The show presents Indigenous subjects as stand-alone focal points, within their communities and their environments. It brings forward traditional artifacts, which sometimes become alive as characters in the frame. This is the case with the tipi—a potent symbol of home, shelter and resistance. Russel Albert Daniels’ image of the Standing Rock encampment and protest (Blizzard Conditions Help the DAPL Security Lights Illuminate the Oceti Sakowin Camp at the Standing Rock Sioux Nation, December 4, 2016) immortalizes discontent and alters our view of security lights which are transformed into a quiet, radiating presence of ancestors, halos that break the night’s cold blue mantle.

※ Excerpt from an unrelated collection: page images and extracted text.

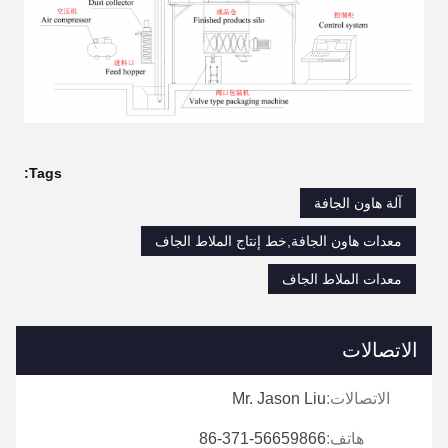
Tags:
آلة هاون الجافة
معدات هاون الجافة,خط إنتاج الملاط الجاف
معدات الملاط الجاف
الاتصالات
الاتصالات:
Mr. Jason Liu
هاتف:
86-371-56659866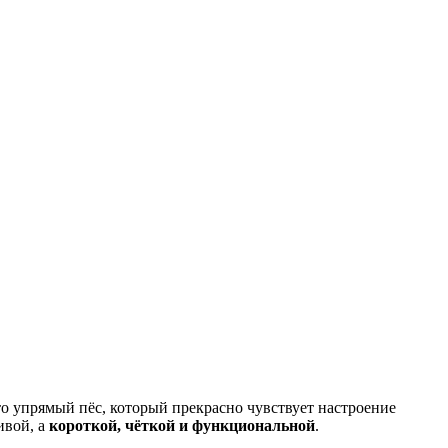
то упрямый пёс, который прекрасно чувствует настроение
ивой, а
короткой, чёткой и функциональной
.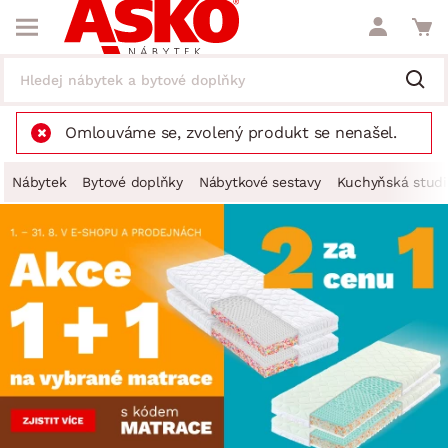
Omlouváme se, zvolený produkt se nenašel.
Nábytek
Bytové doplňky
Nábytkové sestavy
Kuchyňská studi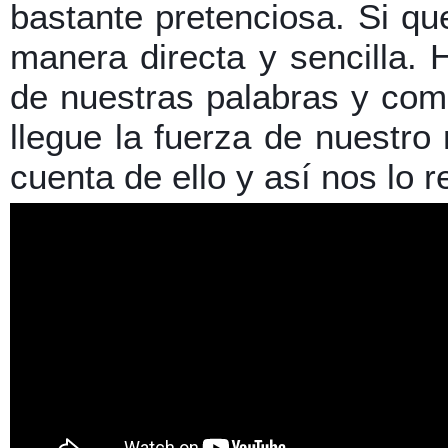
bastante pretenciosa. Si q
manera directa y sencilla. 
de nuestras palabras y com
llegue la fuerza de nuestr
cuenta de ello y así nos lo 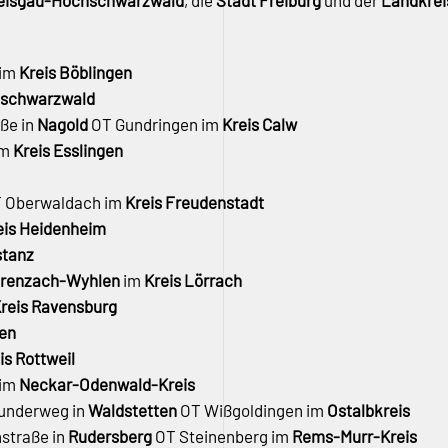
reisgau-Hochschwarzwald
, die
Stadt Freiburg
und der
Landkrei
 im
Kreis Böblingen
hschwarzwald
aße in
Nagold
OT Gundringen im
Kreis Calw
im
Kreis Esslingen
 Oberwaldach im
Kreis Freudenstadt
eis Heidenheim
stanz
renzach-Wyhlen
im
Kreis Lörrach
reis Ravensburg
gen
is Rottweil
 im
Neckar-Odenwald-Kreis
lunderweg in
Waldstetten
OT Wißgoldingen im
Ostalbkreis
straße in
Rudersberg
OT Steinenberg im
Rems-Murr-Kreis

In addition to the tipi, the curators have incorporated Native material culture into sculptural photography. Faye HeavyShield’s large-scale installation of photography and textiles (Clan, 2020) gives incarnation to matrilineage. Her intergenerational family portrayal emulates a 1920s studio portrait of HeavyShield’s grandmother. Her photos affirm continuity and strength, while the physical display of robes evoke cherished genealogies, heirloom, affective transmissions. We also see the persistence of materiality in Catherine Blackburn’s embroidered deer hide stretched within a wooden frame, which connects the meticulousness of bead artistry with leatherworking. The piece, presented to the public, is placed side by side with a lightbox photograph of a model turned away from the camera, wearing a similar cloth on her back like a cape (But There’s No Scar II, 2019). This serves to contextualize the object and root it within a practice, elevating craft (often wrongly minimized) as art.
Drawing on a curatorial council comprising Indigenous community members and experts, the exhibition has benefited from a pluralistic approach illustrated in the observation of consensus-based decision-making. The show also includes a reflection room for Indigenous visitors wishing to make use of it. The Minneapolis Institute of Art had previously shown artworks from more than 100 Native women artists in 2019 (“Hearts of Our People”), which already offered rich insights and learning resources.

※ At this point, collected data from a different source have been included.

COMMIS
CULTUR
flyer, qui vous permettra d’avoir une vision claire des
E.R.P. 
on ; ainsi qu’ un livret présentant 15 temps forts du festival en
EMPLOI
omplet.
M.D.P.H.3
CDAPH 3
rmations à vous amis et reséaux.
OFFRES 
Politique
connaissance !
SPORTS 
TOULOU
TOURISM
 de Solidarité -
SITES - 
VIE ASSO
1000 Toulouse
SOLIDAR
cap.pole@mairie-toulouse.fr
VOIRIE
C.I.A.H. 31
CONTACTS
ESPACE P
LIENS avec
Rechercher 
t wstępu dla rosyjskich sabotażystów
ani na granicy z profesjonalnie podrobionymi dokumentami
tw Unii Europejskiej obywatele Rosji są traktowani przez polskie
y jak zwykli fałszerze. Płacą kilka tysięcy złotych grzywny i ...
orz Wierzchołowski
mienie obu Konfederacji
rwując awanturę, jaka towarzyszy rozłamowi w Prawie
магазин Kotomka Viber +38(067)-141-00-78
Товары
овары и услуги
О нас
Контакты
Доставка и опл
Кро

Amid depictions of magical realism, intimate portraiture, protest images, trope reversing, and everyday documentation, there’s much that meets the eye in “In Our Hands.” We’re reminded that photography remains a captivating tool across historical eras, with the camera holder often possessing unchallenged authority over the subject matter. What changes when we photograph from a place of kinship instead of domination? The show leaves us with a sense that a veil has been lifted on an expanse that requires additional and continued scholarship and public engagement (beyond Native American Heritage Month). By its sheer diversity, Native photography evades reductive characterizations—and that’s a refreshingly great start.
“In Our Hands: Native Photography, 1890 to Now” is on show at the Minneapolis Institute of Art through January 14.